Extrait à lire —
——————————
Nous avons donc le droit de conclure que si l’égalitarisme, une fois accepté, est capable d’agir ou de réagir sur certaines de nos formes sociales, il n’a nullement la puissance de les susciter toutes, et que par suite, là où l’histoire nous montre entre elles et lui des rapports constants, il est, bien plutôt que leur cause unique, une de leurs conséquences.

*
**

On comprendra mieux, d’ailleurs, l’étroitesse d’une conception qui attribuerait, à la seule force de l’idée de l’égalité, le développement des formes sociales que nous avons énumérées, si l’on embrasse, d’un rapide coup d’œil, la multiplicité des conditions que suppose l’existence de chacune d’elles.

Jusqu’à ce jour, lorsqu’il s’est agi d’expliquer l’apparition de quelqu’une de ces formes, c’est par défaut que les sociologues ont péché : ils ont présenté comme leur cause suffisante une de leurs nombreuses conditions. À en croire Spencer, la centralisation de nos sociétés s’expliquerait par le seul développement du militarisme ; leur homogénéité, suivant M. Tarde, par l’extension de l’imitation ; leur différenciation, d’après M. Durkheim, par l’accroissement de leur densité. En réalité, chacun ces phénomènes est la résultante d’un concours de forces nombreuses et complexes : et ce serait sans doute une tâche immense que de les déterminer toutes, en mesurant l’apport de chacune.
——————————
Données fournies —
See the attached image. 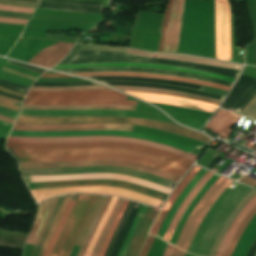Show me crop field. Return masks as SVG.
I'll return each instance as SVG.
<instances>
[{"label":"crop field","mask_w":256,"mask_h":256,"mask_svg":"<svg viewBox=\"0 0 256 256\" xmlns=\"http://www.w3.org/2000/svg\"><path fill=\"white\" fill-rule=\"evenodd\" d=\"M19 161L68 162L99 159H117L140 163L158 168L180 177L189 166L179 164L152 154L114 148L66 149L53 151H32L7 148Z\"/></svg>","instance_id":"obj_1"},{"label":"crop field","mask_w":256,"mask_h":256,"mask_svg":"<svg viewBox=\"0 0 256 256\" xmlns=\"http://www.w3.org/2000/svg\"><path fill=\"white\" fill-rule=\"evenodd\" d=\"M16 123H30V124H89V123H124V124H138L147 127L160 129L163 131L183 135L202 142H209L210 138L187 128L158 121L133 119V118H119V117H24L19 116Z\"/></svg>","instance_id":"obj_2"},{"label":"crop field","mask_w":256,"mask_h":256,"mask_svg":"<svg viewBox=\"0 0 256 256\" xmlns=\"http://www.w3.org/2000/svg\"><path fill=\"white\" fill-rule=\"evenodd\" d=\"M98 195L79 194L51 256H69Z\"/></svg>","instance_id":"obj_3"},{"label":"crop field","mask_w":256,"mask_h":256,"mask_svg":"<svg viewBox=\"0 0 256 256\" xmlns=\"http://www.w3.org/2000/svg\"><path fill=\"white\" fill-rule=\"evenodd\" d=\"M232 180L220 176V178L212 185L209 191L200 200L198 205L189 215L178 239L176 246L187 250L196 229L204 218L212 204L221 195V193L227 188Z\"/></svg>","instance_id":"obj_4"},{"label":"crop field","mask_w":256,"mask_h":256,"mask_svg":"<svg viewBox=\"0 0 256 256\" xmlns=\"http://www.w3.org/2000/svg\"><path fill=\"white\" fill-rule=\"evenodd\" d=\"M6 147L17 149H33V150H52V149H66V148H86V147H115L136 150L140 152L152 153L179 163L191 166L193 161L183 157L170 154L158 149L149 148L142 145L116 143V142H89V143H70V144H27V143H11L7 142Z\"/></svg>","instance_id":"obj_5"},{"label":"crop field","mask_w":256,"mask_h":256,"mask_svg":"<svg viewBox=\"0 0 256 256\" xmlns=\"http://www.w3.org/2000/svg\"><path fill=\"white\" fill-rule=\"evenodd\" d=\"M7 141L12 142H27V143H70V142H88V141H117V142H128L143 144L149 147L159 148L170 153H174L185 158L195 161L196 156L186 153L181 150H177L164 145L139 140L135 138L126 137H110V136H95V137H50V138H32V137H9Z\"/></svg>","instance_id":"obj_6"},{"label":"crop field","mask_w":256,"mask_h":256,"mask_svg":"<svg viewBox=\"0 0 256 256\" xmlns=\"http://www.w3.org/2000/svg\"><path fill=\"white\" fill-rule=\"evenodd\" d=\"M66 192H88V193H107L114 194L124 198L140 201L143 203L151 204L157 206L160 200L139 194L127 189L122 188H113V187H105V186H85V187H63V188H55V189H40L31 191L33 197L36 201L43 200L45 198L56 196L58 194L66 193Z\"/></svg>","instance_id":"obj_7"},{"label":"crop field","mask_w":256,"mask_h":256,"mask_svg":"<svg viewBox=\"0 0 256 256\" xmlns=\"http://www.w3.org/2000/svg\"><path fill=\"white\" fill-rule=\"evenodd\" d=\"M94 135H110V136H127L135 137L144 140H149L157 143H161L167 146H171L177 149H181L191 153L195 148L186 146L180 143L169 141L163 138L146 135L142 133L124 132V131H64V132H24V131H11L9 136H33V137H49V136H94Z\"/></svg>","instance_id":"obj_8"},{"label":"crop field","mask_w":256,"mask_h":256,"mask_svg":"<svg viewBox=\"0 0 256 256\" xmlns=\"http://www.w3.org/2000/svg\"><path fill=\"white\" fill-rule=\"evenodd\" d=\"M216 59L231 61L230 7L227 0H215Z\"/></svg>","instance_id":"obj_9"},{"label":"crop field","mask_w":256,"mask_h":256,"mask_svg":"<svg viewBox=\"0 0 256 256\" xmlns=\"http://www.w3.org/2000/svg\"><path fill=\"white\" fill-rule=\"evenodd\" d=\"M54 168H66V167H82V166H96V165H105V166H119L129 169H134L138 171H142L144 165L123 162V161H116V160H99V161H85V162H69V163H53ZM20 169L25 168H53L52 163H26V162H19ZM144 172L165 178L167 180L177 182L180 177L175 175L169 174L167 172L154 169L151 167H145Z\"/></svg>","instance_id":"obj_10"},{"label":"crop field","mask_w":256,"mask_h":256,"mask_svg":"<svg viewBox=\"0 0 256 256\" xmlns=\"http://www.w3.org/2000/svg\"><path fill=\"white\" fill-rule=\"evenodd\" d=\"M29 190L62 186H85V185H107L114 187L127 188L139 193L147 194L165 201L167 194L160 193L142 186L126 183L118 180H81V181H57L42 183H27Z\"/></svg>","instance_id":"obj_11"},{"label":"crop field","mask_w":256,"mask_h":256,"mask_svg":"<svg viewBox=\"0 0 256 256\" xmlns=\"http://www.w3.org/2000/svg\"><path fill=\"white\" fill-rule=\"evenodd\" d=\"M127 96L115 90L87 92H28L30 100H70V99H122Z\"/></svg>","instance_id":"obj_12"},{"label":"crop field","mask_w":256,"mask_h":256,"mask_svg":"<svg viewBox=\"0 0 256 256\" xmlns=\"http://www.w3.org/2000/svg\"><path fill=\"white\" fill-rule=\"evenodd\" d=\"M31 182H41V181H57V180H81V179H119L138 185H142L157 191H161L169 194L170 189L162 187L160 185L154 184L149 181L141 180L136 177L124 176L119 174H103V173H94V174H73L65 176H30Z\"/></svg>","instance_id":"obj_13"},{"label":"crop field","mask_w":256,"mask_h":256,"mask_svg":"<svg viewBox=\"0 0 256 256\" xmlns=\"http://www.w3.org/2000/svg\"><path fill=\"white\" fill-rule=\"evenodd\" d=\"M134 125L124 124H89V125H29L15 124L13 129L24 131H64V130H93L115 129L131 131Z\"/></svg>","instance_id":"obj_14"},{"label":"crop field","mask_w":256,"mask_h":256,"mask_svg":"<svg viewBox=\"0 0 256 256\" xmlns=\"http://www.w3.org/2000/svg\"><path fill=\"white\" fill-rule=\"evenodd\" d=\"M110 66H133V67H145V68H156V69H164V70H171V71H179V72H186V73H193V74L215 77V78L223 79L225 81H229L232 83L235 80L233 78L212 74V73L194 71L186 68L172 67L167 65L149 64V63H98V64H83V65H56L52 69H72V68L110 67Z\"/></svg>","instance_id":"obj_15"},{"label":"crop field","mask_w":256,"mask_h":256,"mask_svg":"<svg viewBox=\"0 0 256 256\" xmlns=\"http://www.w3.org/2000/svg\"><path fill=\"white\" fill-rule=\"evenodd\" d=\"M128 93L138 96L140 98H143L147 101L166 103V104H171V105L180 106V107L200 109V110H204L211 113H213V111L217 107V105H213L210 103L194 101V100L181 98V97L156 95V94H150V93H136V92H128Z\"/></svg>","instance_id":"obj_16"},{"label":"crop field","mask_w":256,"mask_h":256,"mask_svg":"<svg viewBox=\"0 0 256 256\" xmlns=\"http://www.w3.org/2000/svg\"><path fill=\"white\" fill-rule=\"evenodd\" d=\"M184 0H173L163 52L176 53Z\"/></svg>","instance_id":"obj_17"},{"label":"crop field","mask_w":256,"mask_h":256,"mask_svg":"<svg viewBox=\"0 0 256 256\" xmlns=\"http://www.w3.org/2000/svg\"><path fill=\"white\" fill-rule=\"evenodd\" d=\"M77 195L78 194L72 195V197H71V195H69V196L66 197V199H65V201H64V203H63V205H62V207H61V209H60V211H59V213H58V215H57V217H56V219H55V221H54V223L52 225V228H51V230L49 232V235H48V237H47V239H46V241H45V243H44V245H43V247H42V249H41V251L39 253V256H43L44 255V253L46 251V248H47V246H48V244H49V242H50V240H51V238L53 236V233H54V231H55V229H56V227L58 225V222H59V220H60V218H61V216L63 214V211H64V209H65V207H66V205H67V203H68V201H69V199L71 197V199H70V201H69V203H68V205H67V207H66V209L64 211V214H63V216H62V218H61V220L59 222V225H58V227H57V229H56V231L54 233V236H53V238H52V240H51V242H50V244L48 246V249H47V251H46V253L44 255V256H50V254H51V252H52V250L54 248V245H55V243H56V241H57V239H58V237H59V235L61 233V230H62V228H63V226H64V224H65V222H66V220L68 218V215H69V213H70V211H71V209H72V207H73V205L75 203Z\"/></svg>","instance_id":"obj_18"},{"label":"crop field","mask_w":256,"mask_h":256,"mask_svg":"<svg viewBox=\"0 0 256 256\" xmlns=\"http://www.w3.org/2000/svg\"><path fill=\"white\" fill-rule=\"evenodd\" d=\"M72 46L70 43L58 42L41 50L29 63L50 68L62 60Z\"/></svg>","instance_id":"obj_19"},{"label":"crop field","mask_w":256,"mask_h":256,"mask_svg":"<svg viewBox=\"0 0 256 256\" xmlns=\"http://www.w3.org/2000/svg\"><path fill=\"white\" fill-rule=\"evenodd\" d=\"M157 213V211L152 210V207L148 206L124 256H137Z\"/></svg>","instance_id":"obj_20"},{"label":"crop field","mask_w":256,"mask_h":256,"mask_svg":"<svg viewBox=\"0 0 256 256\" xmlns=\"http://www.w3.org/2000/svg\"><path fill=\"white\" fill-rule=\"evenodd\" d=\"M73 74L80 75V76H139V77H149V78H157V79H170L175 81H184V82H191L195 84L207 85V86L216 87V88H220L227 91L229 90V87L211 83V82H205V81H199V80H193V79H187V78H181V77H175V76L154 75V74H146V73L87 72V73H73Z\"/></svg>","instance_id":"obj_21"},{"label":"crop field","mask_w":256,"mask_h":256,"mask_svg":"<svg viewBox=\"0 0 256 256\" xmlns=\"http://www.w3.org/2000/svg\"><path fill=\"white\" fill-rule=\"evenodd\" d=\"M239 117L240 115L219 109L205 128L210 129L227 139L234 123Z\"/></svg>","instance_id":"obj_22"},{"label":"crop field","mask_w":256,"mask_h":256,"mask_svg":"<svg viewBox=\"0 0 256 256\" xmlns=\"http://www.w3.org/2000/svg\"><path fill=\"white\" fill-rule=\"evenodd\" d=\"M201 169V167L194 165V167L189 171V173L183 178V180L180 182V184L177 186V188L173 191L171 196L166 201L163 209L159 213L150 233L153 235H156L159 227L161 226L164 218L166 217L168 211L184 189V187L188 184V182L193 178V176Z\"/></svg>","instance_id":"obj_23"},{"label":"crop field","mask_w":256,"mask_h":256,"mask_svg":"<svg viewBox=\"0 0 256 256\" xmlns=\"http://www.w3.org/2000/svg\"><path fill=\"white\" fill-rule=\"evenodd\" d=\"M57 198V197H56ZM56 198L49 199L39 204L35 224L26 240V243L34 245L52 208Z\"/></svg>","instance_id":"obj_24"},{"label":"crop field","mask_w":256,"mask_h":256,"mask_svg":"<svg viewBox=\"0 0 256 256\" xmlns=\"http://www.w3.org/2000/svg\"><path fill=\"white\" fill-rule=\"evenodd\" d=\"M213 175V173L207 171V173L199 180V182L195 185V187L192 189V191L189 193V195L186 197V199L181 204L180 208L178 209L172 223L170 224L165 236L164 240L168 241L170 240L172 233L178 224L183 212L185 211L188 204L191 202V200L195 197L197 192L200 190V188L204 185V183Z\"/></svg>","instance_id":"obj_25"},{"label":"crop field","mask_w":256,"mask_h":256,"mask_svg":"<svg viewBox=\"0 0 256 256\" xmlns=\"http://www.w3.org/2000/svg\"><path fill=\"white\" fill-rule=\"evenodd\" d=\"M206 173V170L201 169L195 176L194 178L189 182V184L185 187V189L183 190V192L181 193V195L179 196V198L177 199V201L175 202V204L173 205V207L171 208V210L169 211L167 217L165 218L158 234L157 237L159 238H163L166 229L168 227V225L170 224L174 214L176 213L177 209L179 208L180 204L182 203V201L185 199V197L188 195V193L190 192V190L193 188V186L198 182V180Z\"/></svg>","instance_id":"obj_26"},{"label":"crop field","mask_w":256,"mask_h":256,"mask_svg":"<svg viewBox=\"0 0 256 256\" xmlns=\"http://www.w3.org/2000/svg\"><path fill=\"white\" fill-rule=\"evenodd\" d=\"M120 90H127V91H137V92H150V88L146 87H124V86H112ZM152 93H158V94H166V95H174V96H182L194 100L199 101H205L210 102L219 105L221 100L209 98V97H203V96H197V95H191L186 94L182 92L172 91V90H166V89H158V88H151Z\"/></svg>","instance_id":"obj_27"},{"label":"crop field","mask_w":256,"mask_h":256,"mask_svg":"<svg viewBox=\"0 0 256 256\" xmlns=\"http://www.w3.org/2000/svg\"><path fill=\"white\" fill-rule=\"evenodd\" d=\"M256 193L255 190L252 189V191L240 202V204L234 209V211L230 214L229 218L227 219L225 225L223 226L211 252L210 256H215L217 253V250L234 219L237 217V215L241 212V210L245 207V205L250 201V199L253 197V195Z\"/></svg>","instance_id":"obj_28"},{"label":"crop field","mask_w":256,"mask_h":256,"mask_svg":"<svg viewBox=\"0 0 256 256\" xmlns=\"http://www.w3.org/2000/svg\"><path fill=\"white\" fill-rule=\"evenodd\" d=\"M137 101L121 100H71V101H29L25 100L24 104L28 105H62V104H129L136 105Z\"/></svg>","instance_id":"obj_29"},{"label":"crop field","mask_w":256,"mask_h":256,"mask_svg":"<svg viewBox=\"0 0 256 256\" xmlns=\"http://www.w3.org/2000/svg\"><path fill=\"white\" fill-rule=\"evenodd\" d=\"M218 177H219V175L214 174L208 180V182L205 184V186L201 189V191L197 194V196L194 198V200L191 202L189 207L184 212L179 224L177 225V227L173 233V236L170 240V243L175 244L177 237H178V235L182 229V226H183L184 222L186 221L188 215L191 213V211L194 209V207L197 205V203L203 197V195L207 192V190L210 188V186L218 179Z\"/></svg>","instance_id":"obj_30"},{"label":"crop field","mask_w":256,"mask_h":256,"mask_svg":"<svg viewBox=\"0 0 256 256\" xmlns=\"http://www.w3.org/2000/svg\"><path fill=\"white\" fill-rule=\"evenodd\" d=\"M255 204H256V194L251 199V201L247 204V206L242 210V212L238 215V217L235 219V221L233 222V224L229 228V230H228V232H227V234H226V236H225V238H224L216 256H223L234 231L236 230V228L238 227V225L240 224L242 219L245 217V215L251 210V208Z\"/></svg>","instance_id":"obj_31"},{"label":"crop field","mask_w":256,"mask_h":256,"mask_svg":"<svg viewBox=\"0 0 256 256\" xmlns=\"http://www.w3.org/2000/svg\"><path fill=\"white\" fill-rule=\"evenodd\" d=\"M23 108L30 109H68V106H28L24 105ZM136 106L125 105H70L69 109H124L135 110Z\"/></svg>","instance_id":"obj_32"},{"label":"crop field","mask_w":256,"mask_h":256,"mask_svg":"<svg viewBox=\"0 0 256 256\" xmlns=\"http://www.w3.org/2000/svg\"><path fill=\"white\" fill-rule=\"evenodd\" d=\"M64 198H65V196L57 198V201H56L55 206H54V208H53V210H52V212H51V214L48 218V221H52V222L54 221ZM48 221L45 224V227H44V229H43V231H42V233H41V235H40V237H39V239H38V241H37V243L34 247V250L31 254V256H38L40 248H41V246H42V244H43V242H44V240H45V238H46V236H47V234H48V232L51 228V225H52V222H48Z\"/></svg>","instance_id":"obj_33"},{"label":"crop field","mask_w":256,"mask_h":256,"mask_svg":"<svg viewBox=\"0 0 256 256\" xmlns=\"http://www.w3.org/2000/svg\"><path fill=\"white\" fill-rule=\"evenodd\" d=\"M116 200H117V198L112 197V199H111V201H110V203H109V205H108V207H107V209H106V211H105V213H104V215H103V217H102V219H101V221H100V223H99V225H98V227L95 231V234H94V236H93V238H92L84 256H90L91 255L92 250H93V248H94V246H95V244H96V242H97V240H98V238H99V236L102 232V229H103V227H104V225H105V223L108 219V216H109Z\"/></svg>","instance_id":"obj_34"},{"label":"crop field","mask_w":256,"mask_h":256,"mask_svg":"<svg viewBox=\"0 0 256 256\" xmlns=\"http://www.w3.org/2000/svg\"><path fill=\"white\" fill-rule=\"evenodd\" d=\"M110 199H111V197L106 196V198H105L104 202L102 203L98 213H100V214L104 213ZM100 214L96 215V217H95V219H94V221H93V223H92V225L89 229V232H88V234H87V236H86V238H85V240H84V242H83V244H82V246H81V248L78 252L79 254H82V255L84 254V252H85V250H86V248L89 244V241H90V239H91V237H92V235H93V233H94V231H95V229H96V227H97V225H98V223H99V221L102 217V215H100ZM79 254L77 256H82V255H79Z\"/></svg>","instance_id":"obj_35"},{"label":"crop field","mask_w":256,"mask_h":256,"mask_svg":"<svg viewBox=\"0 0 256 256\" xmlns=\"http://www.w3.org/2000/svg\"><path fill=\"white\" fill-rule=\"evenodd\" d=\"M256 213V205L252 208V210L246 215V217L243 219L241 225L238 227V229L236 230L228 248L227 251L225 253L224 256H231L232 251L240 237V235L242 234L243 230L245 229V227L248 225V223L250 222V220L252 219V217L254 216V214Z\"/></svg>","instance_id":"obj_36"},{"label":"crop field","mask_w":256,"mask_h":256,"mask_svg":"<svg viewBox=\"0 0 256 256\" xmlns=\"http://www.w3.org/2000/svg\"><path fill=\"white\" fill-rule=\"evenodd\" d=\"M128 203H129V200L125 199L121 208H120V210H119V212H118V214H117V216H116V218H115V220H114V222H113V224H112V226H111V228H110V230H109V232H108L107 238H106L98 256H103L104 255V253H105V251H106V249H107V247H108V245H109V243H110V241H111V239H112V237H113V235L116 231V228H117V226L120 222V219H121V217L123 215V212H124L126 206L128 205Z\"/></svg>","instance_id":"obj_37"},{"label":"crop field","mask_w":256,"mask_h":256,"mask_svg":"<svg viewBox=\"0 0 256 256\" xmlns=\"http://www.w3.org/2000/svg\"><path fill=\"white\" fill-rule=\"evenodd\" d=\"M122 201H123V199H121V198L118 199V201H117V203H116V205H115V207L113 209L114 211H116V212L118 211ZM114 211H112V213H111V215H110V217H109V219H108V221H107V223H106V225H105V227L103 229V232H102V234H101L99 239H102V240L105 239V237L107 235V232H108V229H109V227H110V225H111V223H112V221H113V219H114V217L116 215V212H114ZM102 243H103V241H101V240L98 241V243H97V245H96V247H95V249H94V251H93L91 256H97L98 251H99Z\"/></svg>","instance_id":"obj_38"},{"label":"crop field","mask_w":256,"mask_h":256,"mask_svg":"<svg viewBox=\"0 0 256 256\" xmlns=\"http://www.w3.org/2000/svg\"><path fill=\"white\" fill-rule=\"evenodd\" d=\"M146 208H147V206L142 205V207H141V209H140V211H139V213H138V215H137V217H136V219H135V221H134V223H133V225H132V227H131V229L128 233V236H127V238H126V240H125V242H124V244H123V246H122V248H121V250L118 254V256H123V254H124L128 244H129V242H130V240H131V238H132V236H133V234H134V232H135V230L138 226V223H139L141 217L143 216V214L146 210Z\"/></svg>","instance_id":"obj_39"},{"label":"crop field","mask_w":256,"mask_h":256,"mask_svg":"<svg viewBox=\"0 0 256 256\" xmlns=\"http://www.w3.org/2000/svg\"><path fill=\"white\" fill-rule=\"evenodd\" d=\"M171 5H172V0H168L167 7H166V12H165V15H164V18H163L161 35H160V39H159V43H158L156 51L162 52V50H163V45H164V40H165V35H166V30H167V25H168L170 10H171Z\"/></svg>","instance_id":"obj_40"},{"label":"crop field","mask_w":256,"mask_h":256,"mask_svg":"<svg viewBox=\"0 0 256 256\" xmlns=\"http://www.w3.org/2000/svg\"><path fill=\"white\" fill-rule=\"evenodd\" d=\"M103 199H104V197L99 196V198H98V200H97V202H96V204H95V206H94V208H93V210H92V212H91V214H90V216H89V218H88V220H87V222H86V224H85V226H84V228L81 232V235H80L76 245H78V246L81 245V243H82V241H83V239H84V237H85V235H86V233H87V231H88V229H89V227H90V225H91V223L94 219V216H95L97 210L99 209V207H100V205L103 201Z\"/></svg>","instance_id":"obj_41"},{"label":"crop field","mask_w":256,"mask_h":256,"mask_svg":"<svg viewBox=\"0 0 256 256\" xmlns=\"http://www.w3.org/2000/svg\"><path fill=\"white\" fill-rule=\"evenodd\" d=\"M55 91H80V90H106L109 89L104 86H95V87H79V88H54ZM32 91H54L53 88H36L31 87Z\"/></svg>","instance_id":"obj_42"},{"label":"crop field","mask_w":256,"mask_h":256,"mask_svg":"<svg viewBox=\"0 0 256 256\" xmlns=\"http://www.w3.org/2000/svg\"><path fill=\"white\" fill-rule=\"evenodd\" d=\"M240 114L249 116L256 120V97L245 107V109Z\"/></svg>","instance_id":"obj_43"},{"label":"crop field","mask_w":256,"mask_h":256,"mask_svg":"<svg viewBox=\"0 0 256 256\" xmlns=\"http://www.w3.org/2000/svg\"><path fill=\"white\" fill-rule=\"evenodd\" d=\"M0 4L31 7V8H35L37 5V3H34V2L15 1V0H0Z\"/></svg>","instance_id":"obj_44"},{"label":"crop field","mask_w":256,"mask_h":256,"mask_svg":"<svg viewBox=\"0 0 256 256\" xmlns=\"http://www.w3.org/2000/svg\"><path fill=\"white\" fill-rule=\"evenodd\" d=\"M0 103L4 104V105H7V106H11V107L21 109V106H22L23 102L0 96Z\"/></svg>","instance_id":"obj_45"},{"label":"crop field","mask_w":256,"mask_h":256,"mask_svg":"<svg viewBox=\"0 0 256 256\" xmlns=\"http://www.w3.org/2000/svg\"><path fill=\"white\" fill-rule=\"evenodd\" d=\"M0 16L29 19V17L31 16V14L14 13V12H8V11H2V10H0Z\"/></svg>","instance_id":"obj_46"},{"label":"crop field","mask_w":256,"mask_h":256,"mask_svg":"<svg viewBox=\"0 0 256 256\" xmlns=\"http://www.w3.org/2000/svg\"><path fill=\"white\" fill-rule=\"evenodd\" d=\"M153 240H154L153 238H151L149 236L147 237L139 256H147Z\"/></svg>","instance_id":"obj_47"},{"label":"crop field","mask_w":256,"mask_h":256,"mask_svg":"<svg viewBox=\"0 0 256 256\" xmlns=\"http://www.w3.org/2000/svg\"><path fill=\"white\" fill-rule=\"evenodd\" d=\"M0 9L21 11V12H29V13H33V11H34V9L11 7V6H5V5H0Z\"/></svg>","instance_id":"obj_48"},{"label":"crop field","mask_w":256,"mask_h":256,"mask_svg":"<svg viewBox=\"0 0 256 256\" xmlns=\"http://www.w3.org/2000/svg\"><path fill=\"white\" fill-rule=\"evenodd\" d=\"M0 22L26 24L27 20L0 17Z\"/></svg>","instance_id":"obj_49"},{"label":"crop field","mask_w":256,"mask_h":256,"mask_svg":"<svg viewBox=\"0 0 256 256\" xmlns=\"http://www.w3.org/2000/svg\"><path fill=\"white\" fill-rule=\"evenodd\" d=\"M0 114L4 115V116H7V117H11V118L16 119V117L18 115V112H14V111H11V110H8V109H4V108L0 107Z\"/></svg>","instance_id":"obj_50"},{"label":"crop field","mask_w":256,"mask_h":256,"mask_svg":"<svg viewBox=\"0 0 256 256\" xmlns=\"http://www.w3.org/2000/svg\"><path fill=\"white\" fill-rule=\"evenodd\" d=\"M2 70H3V71H7V72L14 73V74H16V75H19V76H21V77H24V78H27V79H30V80H33V81H35V79H36V77H32V76H29V75H25V74H22V73H18V72H15V71H13V70L7 69V68H5V67H3Z\"/></svg>","instance_id":"obj_51"},{"label":"crop field","mask_w":256,"mask_h":256,"mask_svg":"<svg viewBox=\"0 0 256 256\" xmlns=\"http://www.w3.org/2000/svg\"><path fill=\"white\" fill-rule=\"evenodd\" d=\"M239 182H242V183L247 184V185L252 186V187H254V186L256 185V181H255V180L250 179V178H247V177H245V176H243V177L239 180Z\"/></svg>","instance_id":"obj_52"},{"label":"crop field","mask_w":256,"mask_h":256,"mask_svg":"<svg viewBox=\"0 0 256 256\" xmlns=\"http://www.w3.org/2000/svg\"><path fill=\"white\" fill-rule=\"evenodd\" d=\"M184 255H185V252L174 247L170 256H184Z\"/></svg>","instance_id":"obj_53"},{"label":"crop field","mask_w":256,"mask_h":256,"mask_svg":"<svg viewBox=\"0 0 256 256\" xmlns=\"http://www.w3.org/2000/svg\"><path fill=\"white\" fill-rule=\"evenodd\" d=\"M0 91H3V92H6V93H10V94H13V95L25 98V95H22L20 93H17V92L11 91V90H7V89L1 88V87H0Z\"/></svg>","instance_id":"obj_54"},{"label":"crop field","mask_w":256,"mask_h":256,"mask_svg":"<svg viewBox=\"0 0 256 256\" xmlns=\"http://www.w3.org/2000/svg\"><path fill=\"white\" fill-rule=\"evenodd\" d=\"M41 77H70V76L63 75V74H44Z\"/></svg>","instance_id":"obj_55"},{"label":"crop field","mask_w":256,"mask_h":256,"mask_svg":"<svg viewBox=\"0 0 256 256\" xmlns=\"http://www.w3.org/2000/svg\"><path fill=\"white\" fill-rule=\"evenodd\" d=\"M172 249H173V246L168 245V247H167V249H166V251H165L163 256H169L171 251H172Z\"/></svg>","instance_id":"obj_56"},{"label":"crop field","mask_w":256,"mask_h":256,"mask_svg":"<svg viewBox=\"0 0 256 256\" xmlns=\"http://www.w3.org/2000/svg\"><path fill=\"white\" fill-rule=\"evenodd\" d=\"M0 120H3V121H7V122H10V123H14V119H10V118H7V117H3V116H0Z\"/></svg>","instance_id":"obj_57"},{"label":"crop field","mask_w":256,"mask_h":256,"mask_svg":"<svg viewBox=\"0 0 256 256\" xmlns=\"http://www.w3.org/2000/svg\"><path fill=\"white\" fill-rule=\"evenodd\" d=\"M0 106L5 107V108H9V109H12V110H15V111H18V112L20 111L18 109L10 108V107H7V106L1 105V104H0Z\"/></svg>","instance_id":"obj_58"},{"label":"crop field","mask_w":256,"mask_h":256,"mask_svg":"<svg viewBox=\"0 0 256 256\" xmlns=\"http://www.w3.org/2000/svg\"><path fill=\"white\" fill-rule=\"evenodd\" d=\"M0 123L12 127V124H10V123H6V122H2V121H0Z\"/></svg>","instance_id":"obj_59"}]
</instances>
——————————
Votre objectif —
Transcrivez mot pour mot le passage de l'extrait sur l'égalitarisme, en partant de « Nous avons donc » et en allant jusqu'à « de chacune d’elles. ».

Réponse rédigée —
Nous avons donc le droit de conclure que si l’égalitarisme, une fois accepté, est capable d’agir ou de réagir sur certaines de nos formes sociales, il n’a nullement la puissance de les susciter toutes, et que par suite, là où l’histoire nous montre entre elles et lui des rapports constants, il est, bien plutôt que leur cause unique, une de leurs conséquences.

*
**

On comprendra mieux, d’ailleurs, l’étroitesse d’une conception qui attribuerait, à la seule force de l’idée de l’égalité, le développement des formes sociales que nous avons énumérées, si l’on embrasse, d’un rapide coup d’œil, la multiplicité des conditions que suppose l’existence de chacune d’elles.